Data segment:
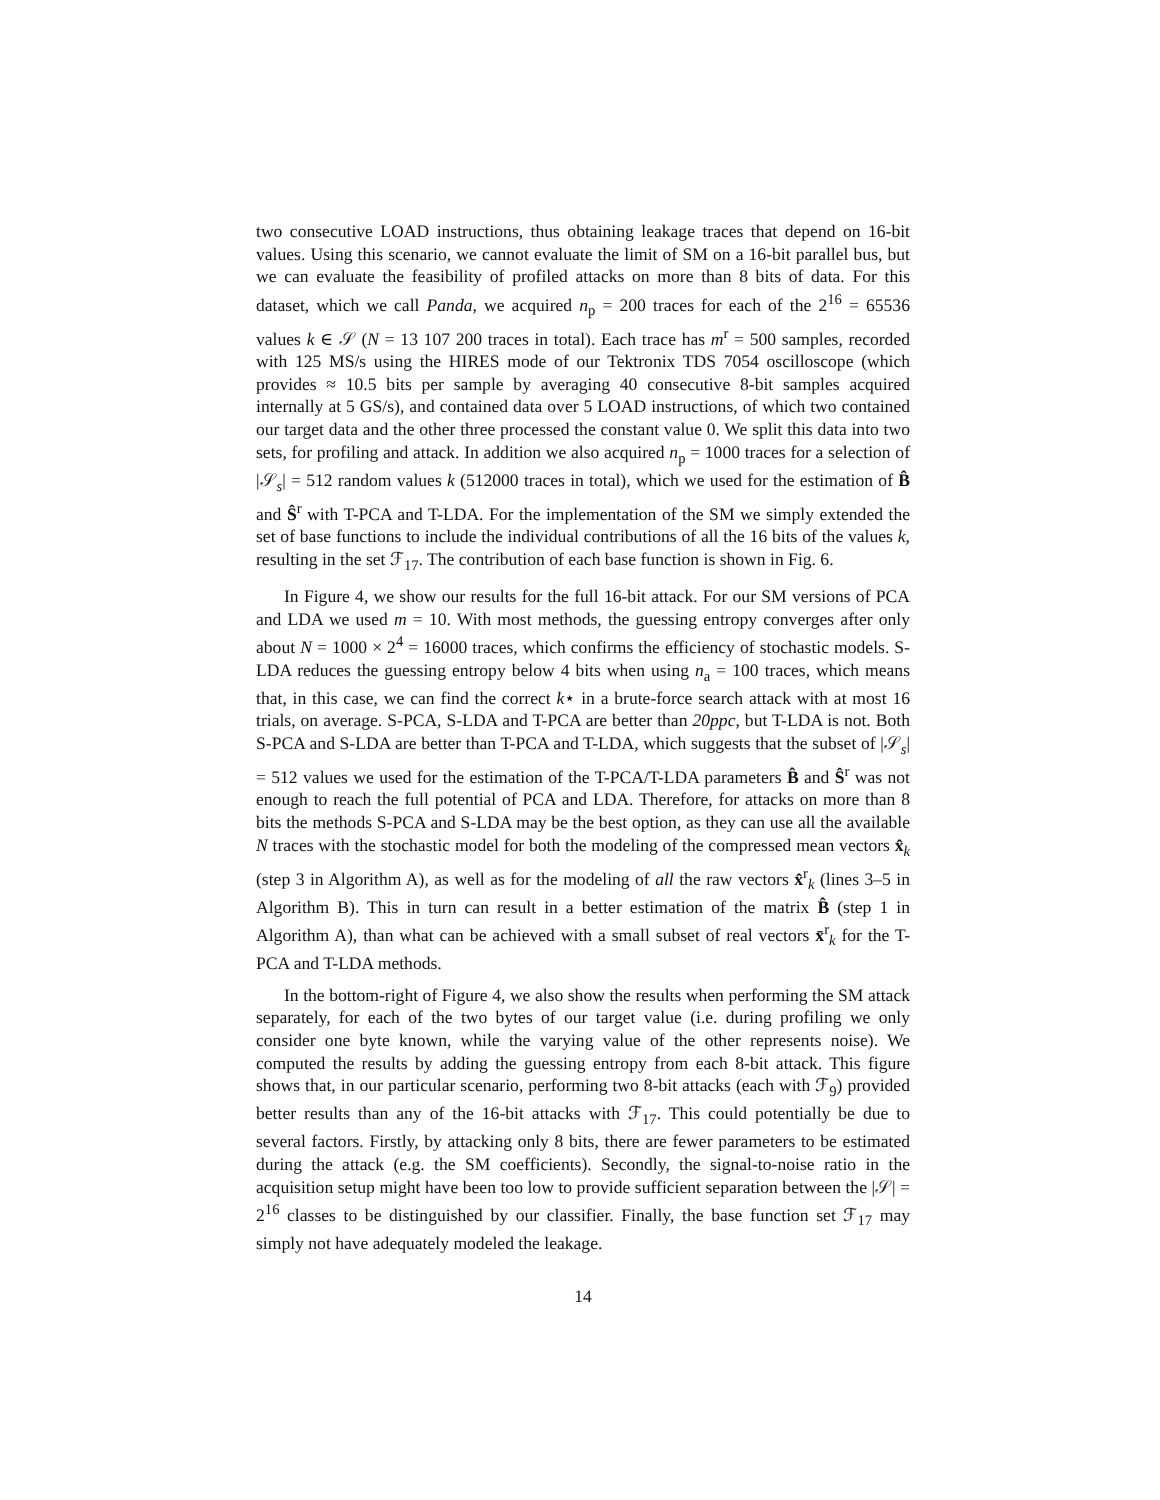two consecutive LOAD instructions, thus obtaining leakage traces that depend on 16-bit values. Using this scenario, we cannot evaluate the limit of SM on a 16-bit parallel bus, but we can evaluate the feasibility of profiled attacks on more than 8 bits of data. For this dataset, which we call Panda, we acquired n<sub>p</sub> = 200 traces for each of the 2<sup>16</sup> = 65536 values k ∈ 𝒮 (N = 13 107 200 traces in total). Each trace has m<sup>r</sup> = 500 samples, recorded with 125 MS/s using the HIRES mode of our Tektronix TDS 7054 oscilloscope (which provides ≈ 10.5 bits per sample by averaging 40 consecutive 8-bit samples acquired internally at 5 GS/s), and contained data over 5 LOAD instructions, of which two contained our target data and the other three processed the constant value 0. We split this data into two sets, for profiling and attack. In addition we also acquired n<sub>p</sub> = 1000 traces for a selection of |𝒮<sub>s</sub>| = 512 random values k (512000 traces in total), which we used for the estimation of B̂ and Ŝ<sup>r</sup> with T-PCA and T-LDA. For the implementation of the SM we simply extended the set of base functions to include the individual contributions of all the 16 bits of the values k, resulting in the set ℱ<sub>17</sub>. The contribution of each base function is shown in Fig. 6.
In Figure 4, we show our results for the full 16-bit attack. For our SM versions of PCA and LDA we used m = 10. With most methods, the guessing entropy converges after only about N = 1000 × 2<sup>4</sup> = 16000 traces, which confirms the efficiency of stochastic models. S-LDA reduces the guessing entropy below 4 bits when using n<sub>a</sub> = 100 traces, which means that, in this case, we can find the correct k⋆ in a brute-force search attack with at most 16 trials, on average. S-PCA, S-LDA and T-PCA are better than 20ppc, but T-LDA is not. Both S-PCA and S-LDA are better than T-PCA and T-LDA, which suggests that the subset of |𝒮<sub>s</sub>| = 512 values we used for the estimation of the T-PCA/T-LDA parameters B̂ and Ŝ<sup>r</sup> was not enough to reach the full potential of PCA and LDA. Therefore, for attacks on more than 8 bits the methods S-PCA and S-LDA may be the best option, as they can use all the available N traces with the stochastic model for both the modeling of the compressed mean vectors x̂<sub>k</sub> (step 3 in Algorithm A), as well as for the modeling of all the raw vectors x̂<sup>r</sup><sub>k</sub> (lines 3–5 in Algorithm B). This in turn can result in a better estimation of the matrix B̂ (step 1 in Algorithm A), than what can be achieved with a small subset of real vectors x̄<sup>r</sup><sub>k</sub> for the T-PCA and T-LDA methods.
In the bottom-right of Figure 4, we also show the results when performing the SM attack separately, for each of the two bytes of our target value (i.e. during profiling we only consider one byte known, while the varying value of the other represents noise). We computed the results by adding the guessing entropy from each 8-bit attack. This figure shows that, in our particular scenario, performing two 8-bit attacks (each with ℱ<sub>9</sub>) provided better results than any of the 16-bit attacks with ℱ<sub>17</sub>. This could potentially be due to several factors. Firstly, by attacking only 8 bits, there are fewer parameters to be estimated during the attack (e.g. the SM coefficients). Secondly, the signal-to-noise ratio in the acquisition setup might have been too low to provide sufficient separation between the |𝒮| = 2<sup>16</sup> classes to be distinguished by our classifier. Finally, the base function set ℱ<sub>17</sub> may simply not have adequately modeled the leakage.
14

Action item: Give the data above again exactly. Leave the pictures out.

Response area:
two consecutive LOAD instructions, thus obtaining leakage traces that depend on 16-bit values. Using this scenario, we cannot evaluate the limit of SM on a 16-bit parallel bus, but we can evaluate the feasibility of profiled attacks on more than 8 bits of data. For this dataset, which we call Panda, we acquired n<sub>p</sub> = 200 traces for each of the 2<sup>16</sup> = 65536 values k ∈ 𝒮 (N = 13 107 200 traces in total). Each trace has m<sup>r</sup> = 500 samples, recorded with 125 MS/s using the HIRES mode of our Tektronix TDS 7054 oscilloscope (which provides ≈ 10.5 bits per sample by averaging 40 consecutive 8-bit samples acquired internally at 5 GS/s), and contained data over 5 LOAD instructions, of which two contained our target data and the other three processed the constant value 0. We split this data into two sets, for profiling and attack. In addition we also acquired n<sub>p</sub> = 1000 traces for a selection of |𝒮<sub>s</sub>| = 512 random values k (512000 traces in total), which we used for the estimation of B̂ and Ŝ<sup>r</sup> with T-PCA and T-LDA. For the implementation of the SM we simply extended the set of base functions to include the individual contributions of all the 16 bits of the values k, resulting in the set ℱ<sub>17</sub>. The contribution of each base function is shown in Fig. 6.
In Figure 4, we show our results for the full 16-bit attack. For our SM versions of PCA and LDA we used m = 10. With most methods, the guessing entropy converges after only about N = 1000 × 2<sup>4</sup> = 16000 traces, which confirms the efficiency of stochastic models. S-LDA reduces the guessing entropy below 4 bits when using n<sub>a</sub> = 100 traces, which means that, in this case, we can find the correct k⋆ in a brute-force search attack with at most 16 trials, on average. S-PCA, S-LDA and T-PCA are better than 20ppc, but T-LDA is not. Both S-PCA and S-LDA are better than T-PCA and T-LDA, which suggests that the subset of |𝒮<sub>s</sub>| = 512 values we used for the estimation of the T-PCA/T-LDA parameters B̂ and Ŝ<sup>r</sup> was not enough to reach the full potential of PCA and LDA. Therefore, for attacks on more than 8 bits the methods S-PCA and S-LDA may be the best option, as they can use all the available N traces with the stochastic model for both the modeling of the compressed mean vectors x̂<sub>k</sub> (step 3 in Algorithm A), as well as for the modeling of all the raw vectors x̂<sup>r</sup><sub>k</sub> (lines 3–5 in Algorithm B). This in turn can result in a better estimation of the matrix B̂ (step 1 in Algorithm A), than what can be achieved with a small subset of real vectors x̄<sup>r</sup><sub>k</sub> for the T-PCA and T-LDA methods.
In the bottom-right of Figure 4, we also show the results when performing the SM attack separately, for each of the two bytes of our target value (i.e. during profiling we only consider one byte known, while the varying value of the other represents noise). We computed the results by adding the guessing entropy from each 8-bit attack. This figure shows that, in our particular scenario, performing two 8-bit attacks (each with ℱ<sub>9</sub>) provided better results than any of the 16-bit attacks with ℱ<sub>17</sub>. This could potentially be due to several factors. Firstly, by attacking only 8 bits, there are fewer parameters to be estimated during the attack (e.g. the SM coefficients). Secondly, the signal-to-noise ratio in the acquisition setup might have been too low to provide sufficient separation between the |𝒮| = 2<sup>16</sup> classes to be distinguished by our classifier. Finally, the base function set ℱ<sub>17</sub> may simply not have adequately modeled the leakage.
14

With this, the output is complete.